Hem Kur’an–ı Kerîm tafsilat kitabı değildir. Sünnet, Kur’an’ı açıklar ve mücmel olarak geçen hususları tafsil eder. Kur’an’da emirler ve nehiyler teorik olarak mevcuttur; ama pratikte, uygulamada nasıl olacağı, Resûlullah’tan öğrenilecektir. Tabir caizse, Kur’an sadece ana caddeleri göstermiş, ara yollar Sünnetle belirlenmiştir.
Hadis inkârcılarının iddia ettiği gibi, eğer sadece Kur’an yetseydi, ayrıca bir de elçi göndermeye ne gerek vardı? Allahu Teâlâ Kur’an’ı indirir ve: “Ey insanlar! İşte size Kur’an gönderdim; okuyun ve nasıl anlıyorsanız, öylece amel edin.” buyururdu. Peki, bu durumda dünyadaki müslümanlar adedince din anlayışı meydana çıkmaz mıydı?

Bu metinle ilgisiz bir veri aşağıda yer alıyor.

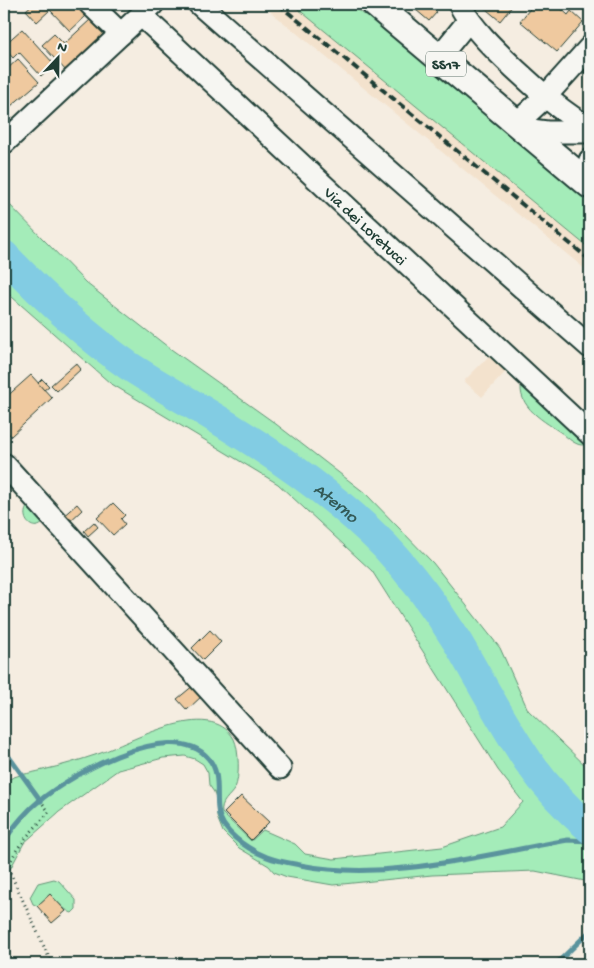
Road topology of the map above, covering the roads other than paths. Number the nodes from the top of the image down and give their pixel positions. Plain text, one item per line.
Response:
1 (90, 4) edge
2 (199, 4) edge
3 (375, 4) edge
4 (147, 9) edge
5 (464, 12) edge
6 (121, 34) junction
7 (590, 47) edge
8 (439, 58) junction
9 (545, 97) junction
10 (520, 126) junction
11 (590, 128) edge
12 (590, 132) edge
13 (4, 143) edge
14 (589, 176) edge
15 (590, 347) edge
16 (590, 434) edge
17 (4, 464) edge
18 (280, 768) dead end

1 - 6 street
2 - 15 street
3 - 8 main road, SS17
4 - 6 street
4 - 16 street, Via dei Loretucci
5 - 8 street
5 - 9 street
6 - 13 street
7 - 9 street
8 - 10 main road, SS17
9 - 10 street
9 - 11 street
10 - 12 street
10 - 14 main road, SS17
17 - 18 street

O halde Hadis ve Sünnet olmadan Kur’an Müslümanlığı olamaz, çünkü Kur’an Resulullahı bizlere en güzel örnek olarak göstermiş ve ona itaat etmeyi emretmiştir.
Kur’an’ın hangi emri nasıl yerine getirilecek, hangi nehiyden nasıl içtinap edilecekse, Efendimiz bunu bizzat yaşayarak göstermiş ve ayetin ifadesiyle bizler için en güzel örnek olmuştur. Hiç şüphesiz o, Kur’an’ı en iyi anlayan ve en mükemmel şekilde hayata geçirip tatbikat sahasına koyandır. Yani Efendimiz s.av., Kur’an’ın canlı bir tefsiri ve yaşayan bir İslâm’dır.
Şimdi, Sünnet ve Hadis’i kabul etmeyip, “Kur’an bize yeter” demek, aslında Kur’an’ın daha iyi anlaşılmasını istememektir. Hatta bundan da öte, ilâhî vahyin anlaşılmasına mâni olmaya çalışmaktır. Çünkü Kuran’ı hevalarına göre izah edebilmelerinin önündeki tek engel Efendimiz s.a.v. in sözlerdir. Onun için ilk önce mezhep imamlarına saldıran bu zihniyet, daha sonra sahabeyi kiram hzlerine saldırmış ve en sonunda Peygamber efendimiz sav’in o nurlu sözlerini reddetme hadsizliğini göstermiştir.
Artık, yapılmak isteneni görün nasıl bir tezgah kurduklarını anlayın. Sünnet; İslâm’ı anlamak, kavramak ve yaşamak hususunda en doğru ölçü ve yorumdur. Allah’tan gelen vahyi almak için nasıl peygambere ihtiyaç varsa, Kur’an’ı anlamak için de Peygamber’in sünnetine öylece ihtiyaç vardır. Şimdi Sizler Rabbimizin “Allah’ın Resulünde sizler için güzel bir örnek vardır diyerek” takdim ettiği Peygamber Efendimiz s.a.v i böyle mi örnek alıyorsunuz? Onun hadislerini inkâr ederek ona söz hakkı tanımayarak ne yapmak istediğinizi azıcık basiret ve feraset sahibi olan herkes anladı. Artık sizde şunu anlayın ki bu din, Kur’an ve Sünnet çerçevesinde asırları aşıp bugüne dek nasıl sapasağlam geldiyse, kıyamete kadar da böylece devam edecektir.